(Source records)
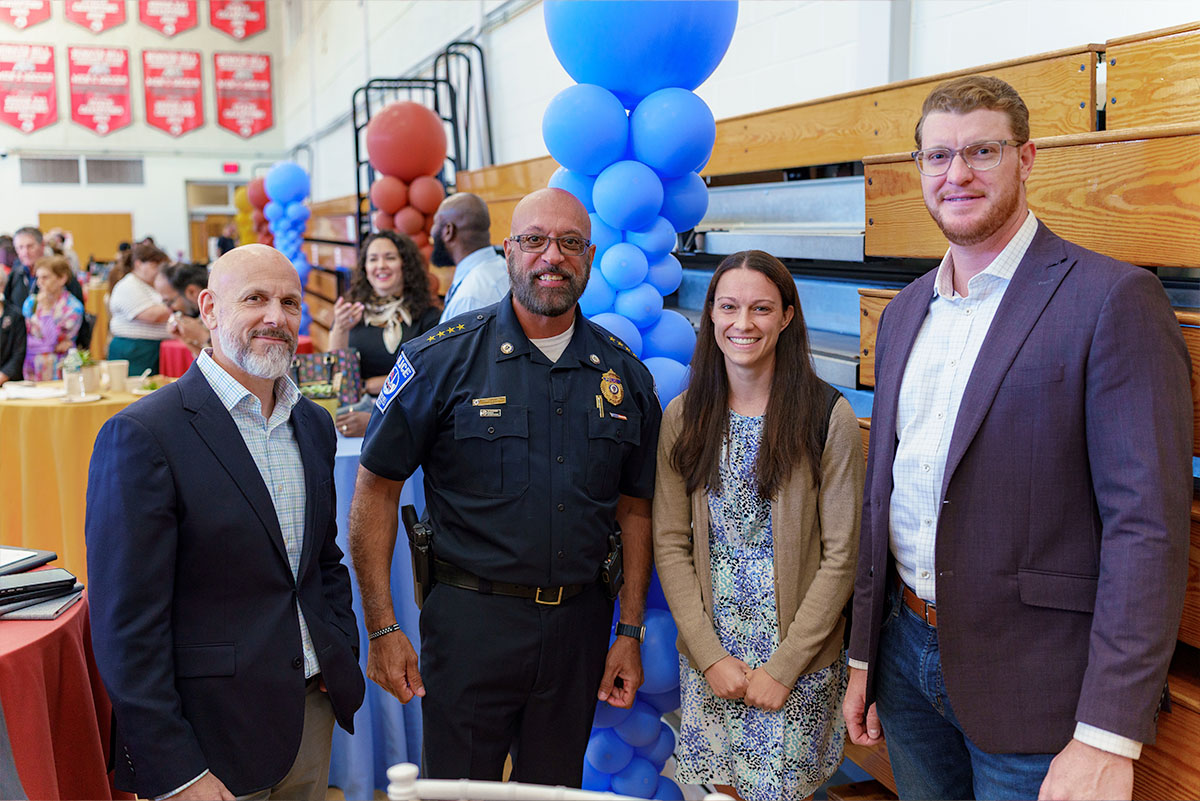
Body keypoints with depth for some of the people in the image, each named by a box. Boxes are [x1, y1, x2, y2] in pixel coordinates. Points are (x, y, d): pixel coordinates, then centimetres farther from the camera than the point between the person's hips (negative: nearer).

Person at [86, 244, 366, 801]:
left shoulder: (313, 424, 7)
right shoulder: (141, 435, -15)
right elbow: (128, 624, -17)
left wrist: (344, 666, 6)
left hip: (313, 708, 6)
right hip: (212, 733, -6)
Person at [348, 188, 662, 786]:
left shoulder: (624, 374, 3)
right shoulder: (442, 358, -8)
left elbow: (634, 507, 9)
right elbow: (376, 488, -6)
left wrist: (629, 633, 7)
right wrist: (381, 627, -9)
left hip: (578, 624, 4)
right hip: (471, 618, -3)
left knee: (555, 786, 19)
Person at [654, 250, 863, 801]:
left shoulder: (828, 417, -9)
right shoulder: (683, 417, 1)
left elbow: (840, 556, -8)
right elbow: (670, 544, 0)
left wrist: (783, 667, -11)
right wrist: (711, 655, -7)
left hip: (797, 660, -2)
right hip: (707, 657, 3)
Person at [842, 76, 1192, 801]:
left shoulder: (1114, 299, -12)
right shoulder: (905, 312, 9)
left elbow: (1148, 525, -17)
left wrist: (1108, 738, -21)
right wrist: (863, 657, 13)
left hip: (1028, 687, -6)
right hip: (908, 653, 6)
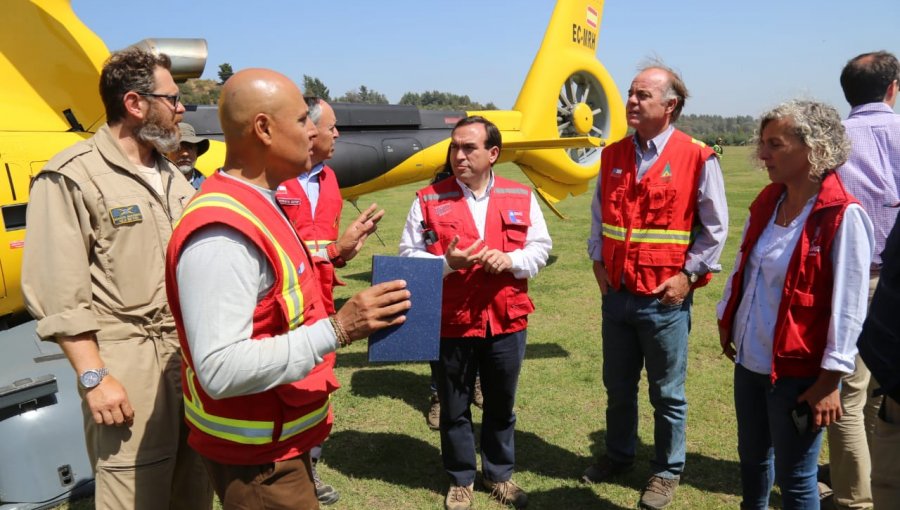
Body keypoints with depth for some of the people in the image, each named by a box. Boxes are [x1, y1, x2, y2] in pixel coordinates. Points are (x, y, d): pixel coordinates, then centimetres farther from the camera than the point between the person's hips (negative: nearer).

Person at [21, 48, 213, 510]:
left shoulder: (170, 174, 15)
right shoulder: (73, 177, -9)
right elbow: (59, 295, -13)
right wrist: (94, 376, -16)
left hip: (191, 352, 7)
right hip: (129, 363, -7)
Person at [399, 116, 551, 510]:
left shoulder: (521, 197, 3)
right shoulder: (428, 200, -3)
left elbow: (541, 247, 6)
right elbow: (409, 255, -2)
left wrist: (511, 260, -14)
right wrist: (446, 263, -21)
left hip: (507, 321, 2)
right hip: (451, 323, -1)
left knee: (501, 405, 17)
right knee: (454, 408, 13)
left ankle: (499, 474, 39)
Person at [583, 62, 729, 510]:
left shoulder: (697, 158, -10)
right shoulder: (613, 154, 6)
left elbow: (715, 228, -4)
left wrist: (689, 275, -10)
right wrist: (598, 262, 6)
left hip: (664, 299, -5)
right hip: (616, 294, 5)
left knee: (667, 393, 11)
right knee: (617, 385, 19)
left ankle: (667, 471, 30)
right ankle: (618, 455, 39)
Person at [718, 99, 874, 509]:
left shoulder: (843, 215, -17)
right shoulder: (767, 202, 3)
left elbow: (848, 306, -18)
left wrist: (830, 380, -16)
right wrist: (726, 319, 18)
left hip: (797, 370, -6)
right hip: (750, 360, 7)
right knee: (752, 457, 23)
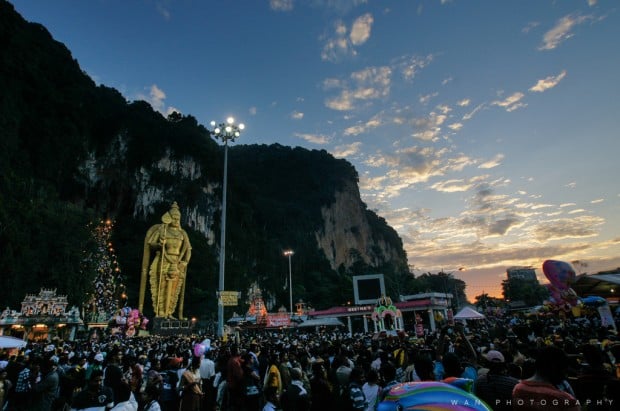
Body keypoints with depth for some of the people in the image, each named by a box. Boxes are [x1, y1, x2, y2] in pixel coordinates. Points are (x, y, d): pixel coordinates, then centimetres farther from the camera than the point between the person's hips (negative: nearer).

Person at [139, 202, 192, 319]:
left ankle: (168, 313, 8)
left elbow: (188, 249, 11)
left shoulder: (182, 233, 12)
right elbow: (150, 244, 3)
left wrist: (185, 261, -3)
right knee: (161, 287, -5)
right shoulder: (161, 229, 3)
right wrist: (159, 244, -17)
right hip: (163, 263, -3)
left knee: (173, 289, 1)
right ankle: (159, 313, 2)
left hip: (176, 264, 3)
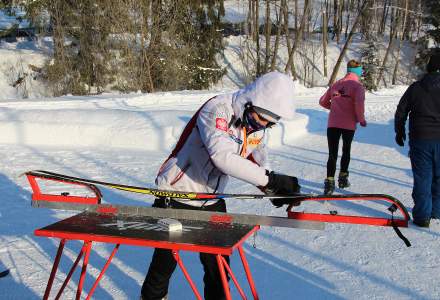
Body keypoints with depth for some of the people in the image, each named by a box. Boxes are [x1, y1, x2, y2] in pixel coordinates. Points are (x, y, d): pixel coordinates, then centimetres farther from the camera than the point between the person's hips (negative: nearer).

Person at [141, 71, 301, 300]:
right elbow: (223, 157, -38)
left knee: (218, 263, 12)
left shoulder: (256, 127, 0)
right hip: (176, 197, -6)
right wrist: (270, 179, -38)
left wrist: (275, 190, -11)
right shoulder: (217, 109, -25)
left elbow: (258, 162, 8)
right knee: (166, 259, 10)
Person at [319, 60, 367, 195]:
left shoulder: (336, 84, 11)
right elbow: (359, 103, -19)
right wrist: (361, 119, -4)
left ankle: (329, 182, -9)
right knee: (346, 150, 19)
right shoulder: (358, 86, -3)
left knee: (332, 153, 2)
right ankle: (343, 178, 29)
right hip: (348, 124, -2)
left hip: (332, 124, 2)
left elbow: (322, 101, 16)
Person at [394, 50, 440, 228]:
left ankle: (422, 216, 2)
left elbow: (401, 112, 4)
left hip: (420, 139, 0)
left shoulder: (416, 88, 0)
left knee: (422, 177, 3)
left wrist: (399, 132, 17)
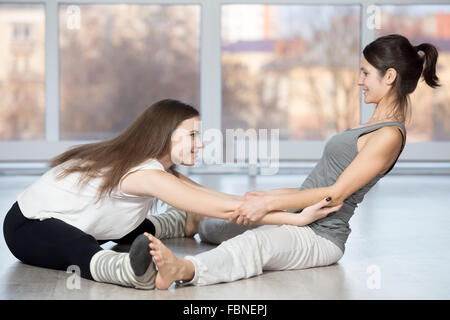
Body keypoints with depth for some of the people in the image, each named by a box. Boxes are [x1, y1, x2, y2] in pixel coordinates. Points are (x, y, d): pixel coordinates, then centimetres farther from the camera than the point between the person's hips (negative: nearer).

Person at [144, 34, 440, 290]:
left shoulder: (390, 135, -13)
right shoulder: (373, 127, 19)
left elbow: (336, 193, -18)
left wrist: (269, 202, -20)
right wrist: (269, 195, 15)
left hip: (321, 236, -10)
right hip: (299, 221, 10)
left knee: (255, 243, -40)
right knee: (215, 224, 19)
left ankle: (184, 270, -62)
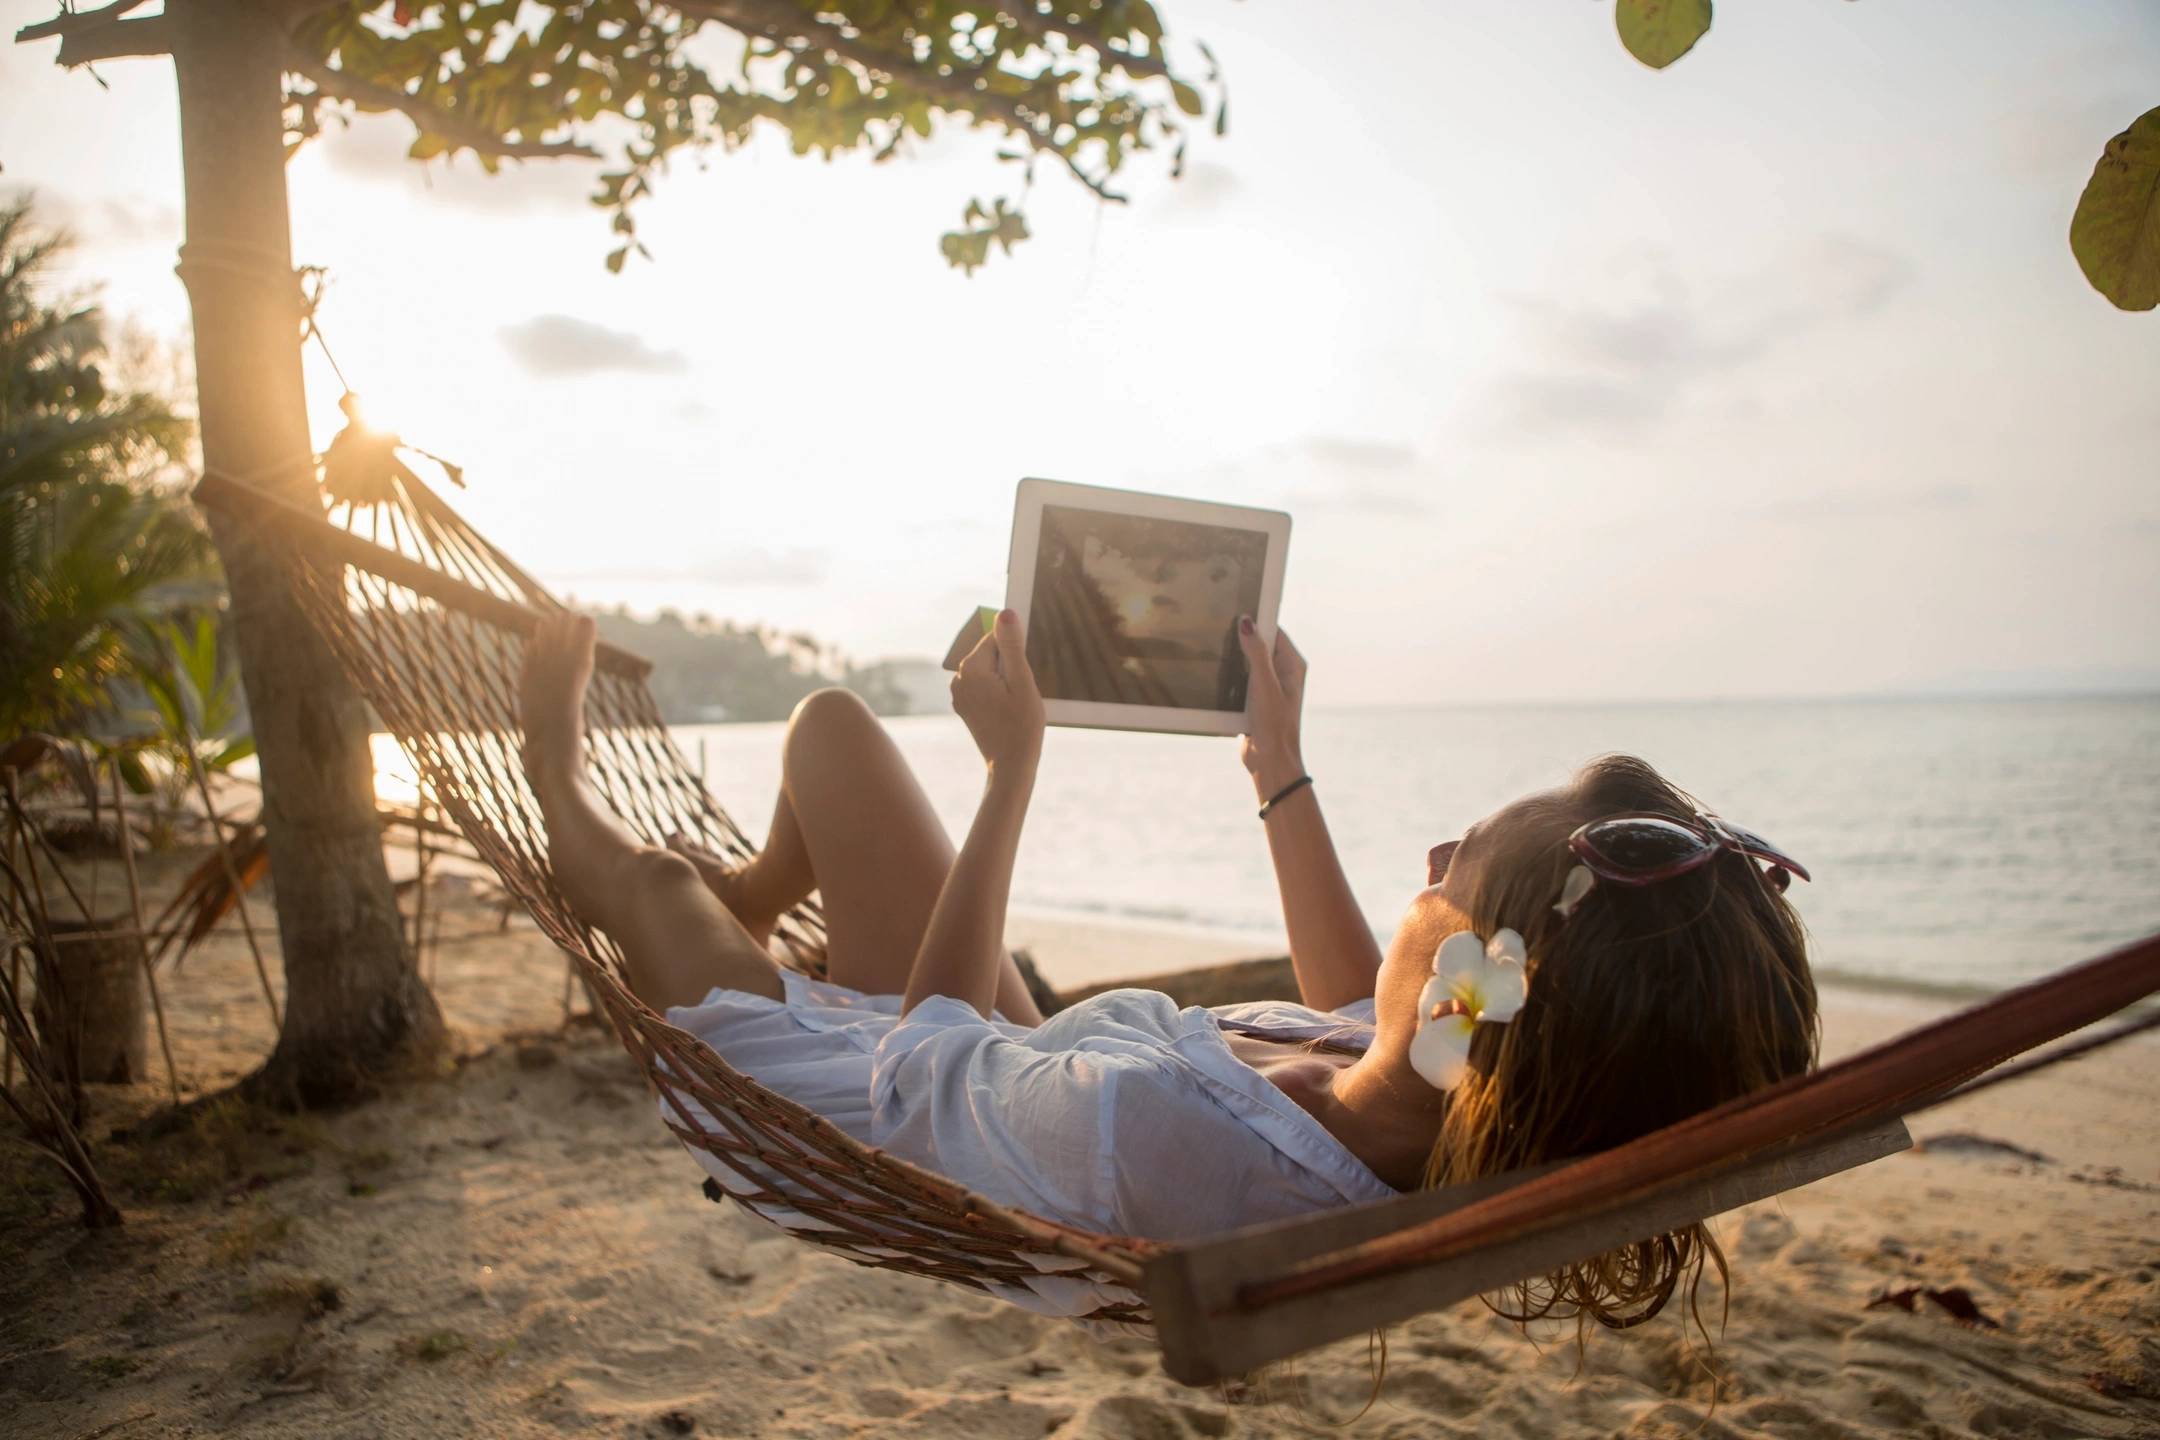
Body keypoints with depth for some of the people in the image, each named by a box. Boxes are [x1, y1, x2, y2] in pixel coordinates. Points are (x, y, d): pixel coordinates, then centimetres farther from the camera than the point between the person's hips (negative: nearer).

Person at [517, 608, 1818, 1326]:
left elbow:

▶ **How to complete this task**:
Repeat the lines exactly as they stand, from the opening line of the data through the line with "right hip: (707, 657, 3)". Pictures stay out of the copy.

▶ **Written response**:
Body keypoints with depth for some of the people in the image, each named by a box. Boxes are [x1, y1, x2, y2] in pixel coordinates. Points are (x, y, d): pixel coordinates, then centimetres farther from the camera than the point between the person's hips (negative: nearer).

Person at [86, 244, 366, 801]:
left shoulder: (313, 424, 7)
right shoulder: (141, 435, -15)
right elbow: (128, 624, -17)
left wrist: (344, 666, 6)
left hip: (313, 708, 6)
right hip: (212, 733, -6)
Person at [348, 188, 662, 786]:
left shoulder: (624, 374, 3)
right shoulder: (442, 358, -8)
left elbow: (634, 507, 9)
right elbow: (376, 488, -6)
left wrist: (629, 633, 7)
right wrist: (381, 627, -9)
left hip: (578, 624, 4)
right hip: (471, 618, -3)
left knee: (555, 786, 19)
Person at [654, 250, 863, 801]:
left shoulder: (828, 417, -9)
right shoulder: (683, 417, 1)
left elbow: (840, 556, -8)
right elbow: (670, 544, 0)
left wrist: (783, 667, -11)
right wrist: (711, 655, -7)
left hip: (797, 660, -2)
right hip: (707, 657, 3)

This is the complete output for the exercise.